- What to do -
**A.** In the passage on inhibitors of EMT-related signaling in breast cancer, which pathways does BYL-719 inhibit besides the PI3K/AKT/mTOR pathway?
**B.** Write the next part of the passage on inhibitors of EMT-related signaling in breast cancer drug resistance, starting after its final sentence.

- Extracted text -
******************************

Figure 5. Inhibitors of EMT-related signaling pathways. Various inhibitory molecules block the activation of these pathways and the occurrence of EMT by targeting key factors in the signaling pathways, thus reversing drug resistance in breast cancer. Image created using Bio-Render.com software.
Due to the crosstalk and interference between signaling pathways, which affect and interact with each other, a drug or inhibitor may induce the participation and alteration of multiple factors and signaling pathways simultaneously. For example, besides suppressing TGF-β/Smad and PI3K/AKT signaling, curcumin is also reported to be associated with multiple signaling cascades, such as Notch, NF-κB and Wnt/β-catenin pathway (163). Especially in the Wnt pathway, curcumin hampers activation of Slug and suppresses CSCs by blocking nuclear translocation of β-catenin (225). Similarly, in addition to targeting the Wnt pathway, salinomycin in combination with budesonide may suppress stemness of TNBC cells and activate apoptosis by inhibiting AKT/mTOR pathway and EMT (226). Pentadecanoic acid can inhibit multiple survival signaling pathways (MAPK, ERK1/2, mTOR and EGFR) and EMT, resulting in reversal of tamoxifen resistance (227). Consistently, BYL-719, as a PI3K inhibitor, can not only block the PI3K/AKT/mTOR pathway, but also inhibit the Notch, JAK/STAT, and MAPK/ERK pathways, ultimately inhibiting EMT and overcoming drug resistance (217). Therefore, the action of a drug or inhibitor may involve more than one signaling pathway, and overcoming drug resistance may be the result of the synergy and interaction of multiple pathways.

******************************

- Information supplied -
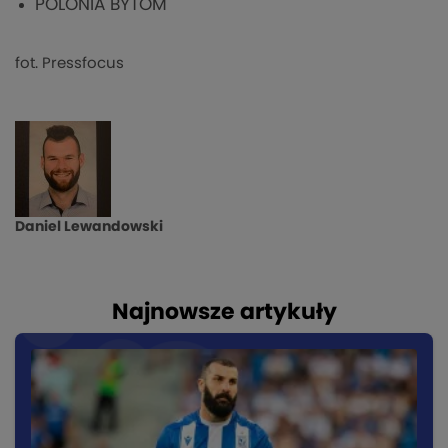
POLONIA BYTOM
fot. Pressfocus
Daniel Lewandowski
Najnowsze artykuły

******************************

- Task-by-task answers -
**A.** The Notch, JAK/STAT, and MAPK/ERK pathways.

**B.**
5.2 Inhibitors of EMT-TFs
Targeting EMT-TFs is another therapeutic strategy to overcome drug resistance in breast cancer. It is reported that overexpression of Snail in MCF-7 cells increases the level of P-gp and shows a tendency to develop resistance to adriamycin, therefore, Snail is a promising target (228). SNAI1 enhancer RNA depletion inhibits the EMT process and chemoresistance of breast cancer cells (229). MCF-7 cells transfected with pCDNA3.1-Snail can promote EMT characterization, which leads to an increased expression of BCRP and drug resistance to mitoxantrone (230). AMP-activated protein kinase (AMPK) agonists can enhance the sensitivity of TNBC cells to chemotherapy by phosphorylating Snail1 (231). The interaction between N-terminal SNAG repressor domain and LSD1 plays an important role in Slug activating EMT (65, 232), and LSD1 can maintain the CSC-like phenotype and induce doxorubicin resistance in breast cancer (233). The application of LSD1 inhibitors, 2-PCPA and GSK-LSD1, can significantly reduce CSCs, and the combination therapy with doxorubicin improves the sensitivity of cancer cells (233).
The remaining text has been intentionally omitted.